> **Problem to work on**
Search the records for the word "title" and pick out every line that has it.

(Stored dataset items)

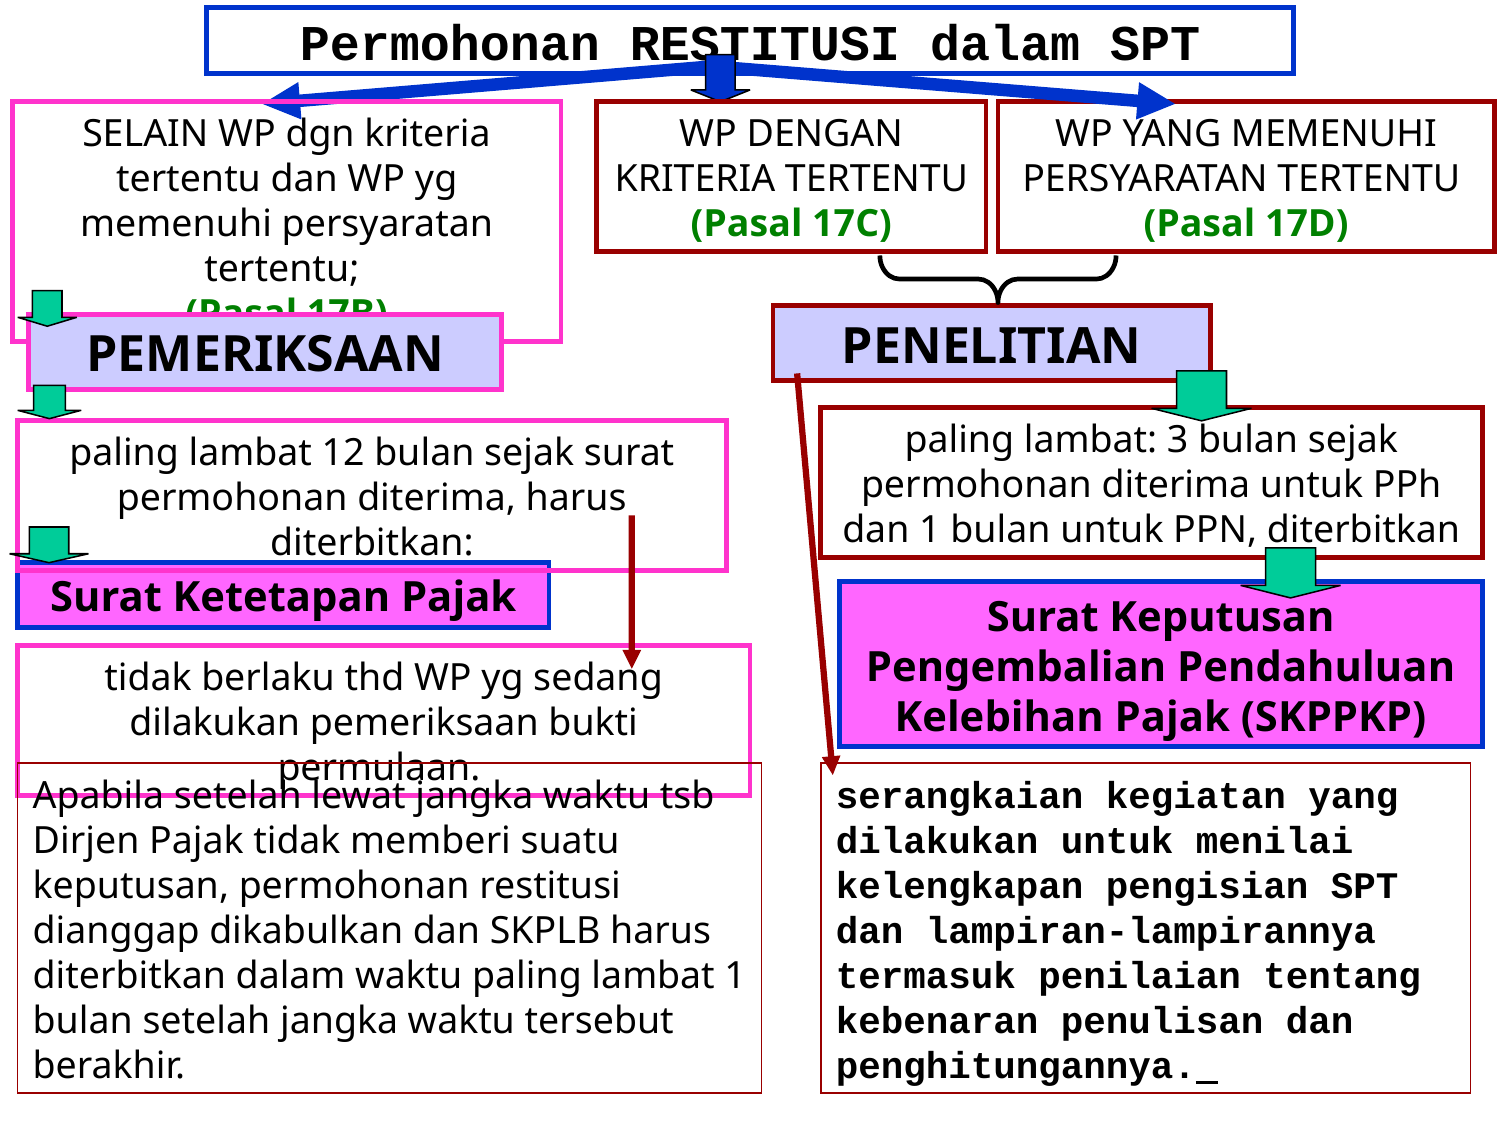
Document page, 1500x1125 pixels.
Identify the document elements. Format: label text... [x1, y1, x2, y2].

text_box paling lambat 12 bulan sejak surat permohonan diterima, harus diterbitkan: [17, 420, 727, 571]
text_box WP YANG MEMENUHI PERSYARATAN TERTENTU (Pasal 17D) [998, 101, 1495, 252]
text_box [625, 515, 638, 669]
text_box Surat Ketetapan Pajak [17, 571, 550, 628]
text_box [1240, 547, 1341, 598]
text_box tidak berlaku thd WP yg sedang dilakukan pemeriksaan bukti permulaan. [17, 645, 750, 763]
text_box serangkaian kegiatan yang dilakukan untuk menilai kelengkapan pengisian SPT dan lampiran-lampirannya termasuk penilaian tentang kebenaran penulisan dan penghitungannya. [820, 763, 1471, 1094]
text_box [17, 385, 82, 419]
text_box PEMERIKSAAN [28, 314, 502, 390]
text_box [267, 96, 275, 101]
text_box [1151, 370, 1252, 421]
text_box SELAIN WP dgn kriteria tertentu dan WP yg memenuhi persyaratan tertentu; (Pasal 17B) [12, 101, 561, 342]
text_box [736, 68, 1175, 110]
text_box [690, 54, 751, 101]
text_box Surat Keputusan Pengembalian Pendahuluan Kelebihan Pajak (SKPPKP) [839, 581, 1483, 747]
text_box paling lambat: 3 bulan sejak permohonan diterima untuk PPh dan 1 bulan untuk PPN, diterbitkan [820, 407, 1483, 558]
text_box [9, 527, 89, 563]
text_box PENELITIAN [773, 305, 1211, 381]
text_box [17, 290, 77, 327]
text_box Apabila setelah lewat jangka waktu tsb Dirjen Pajak tidak memberi suatu keputusan, permohonan restitusi dianggap dikabulkan dan SKPLB harus diterbitkan dalam waktu paling lambat 1 bulan setelah jangka waktu tersebut berakhir. [17, 763, 762, 1094]
text_box WP DENGAN KRITERIA TERTENTU (Pasal 17C) [596, 101, 987, 252]
text_box [879, 255, 1117, 303]
title Permohonan RESTITUSI dalam SPT [206, 6, 1294, 74]
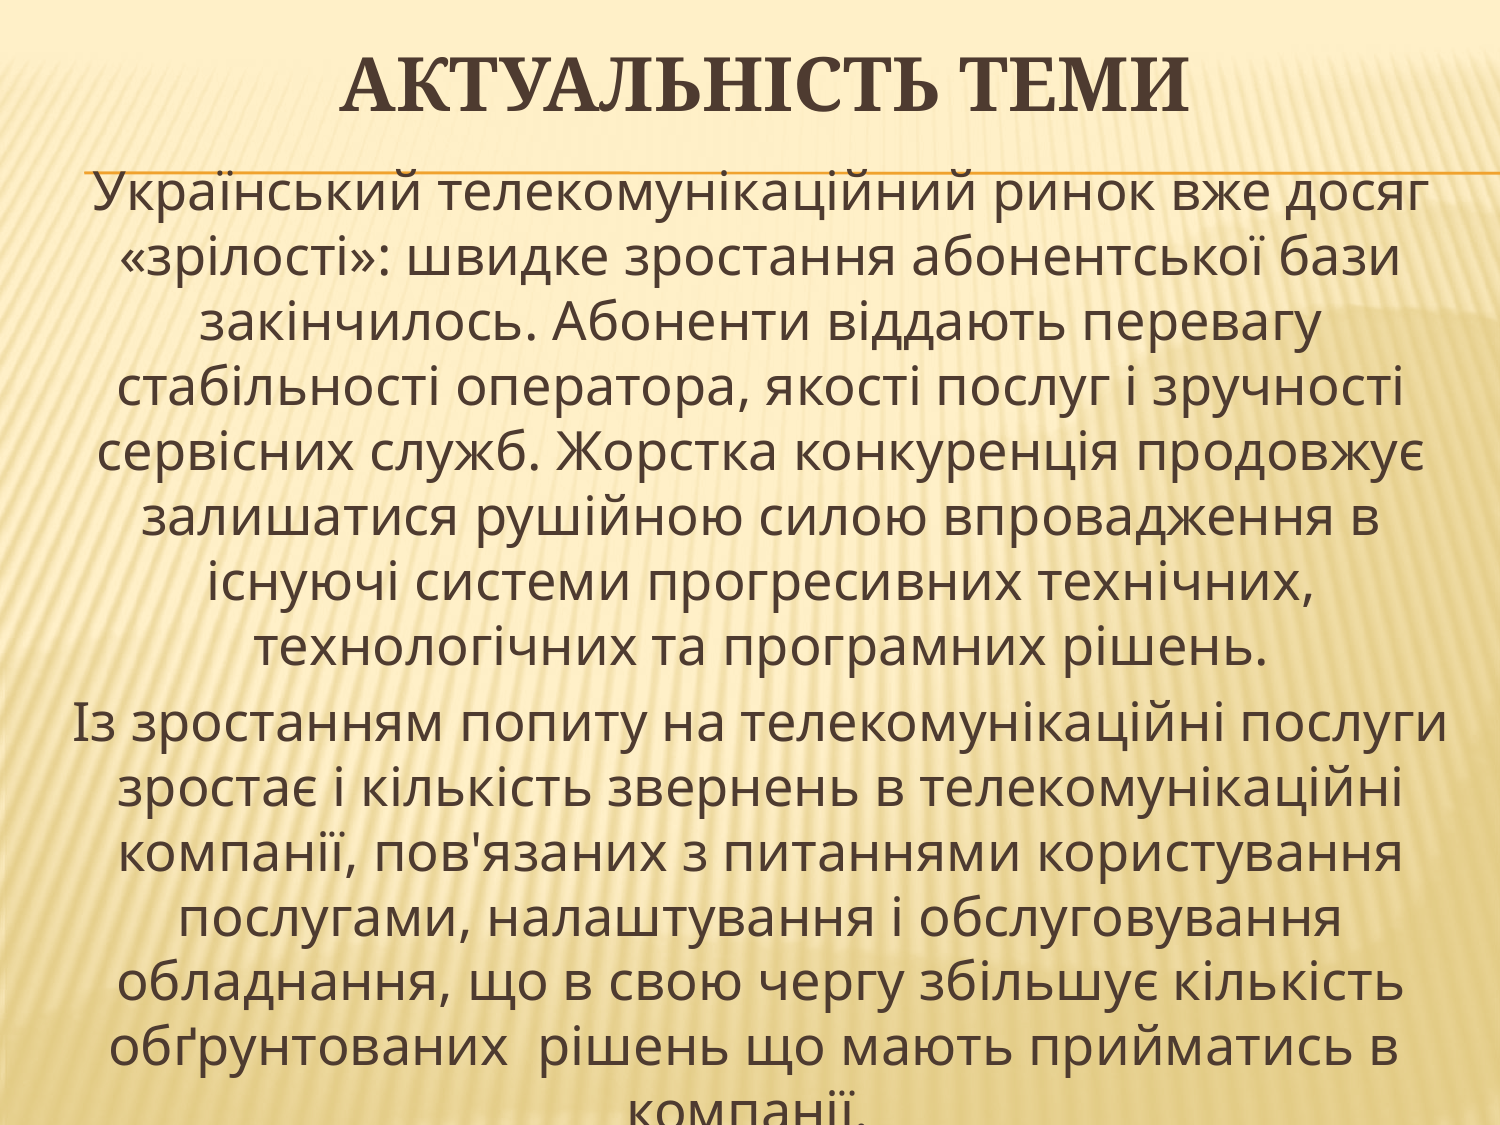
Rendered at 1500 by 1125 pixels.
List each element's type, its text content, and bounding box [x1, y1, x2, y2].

list Український телекомунікаційний ринок вже досяг «зрілості»: швидке зростання абонентської бази закінчилось. Абоненти віддають перевагу стабільності оператора, якості послуг і зручності сервісних служб. Жорстка конкуренція продовжує залишатися рушійною силою впровадження в існуючі системи прогресивних технічних, технологічних та програмних рішень. Із зростанням попиту на телекомунікаційні послуги зростає і кількість звернень в телекомунікаційні компанії, пов'язаних з питаннями користування послугами, налаштування і обслуговування обладнання, що в свою чергу збільшує кількість обґрунтованих рішень що мають прийматись в компанії. [52, 149, 1471, 1071]
title АКТУАЛЬНІСТЬ ТЕМИ [324, 0, 1258, 149]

> **Result of the exercise**
title Permohonan RESTITUSI dalam SPT [206, 6, 1294, 74]
title АКТУАЛЬНІСТЬ ТЕМИ [324, 0, 1258, 149]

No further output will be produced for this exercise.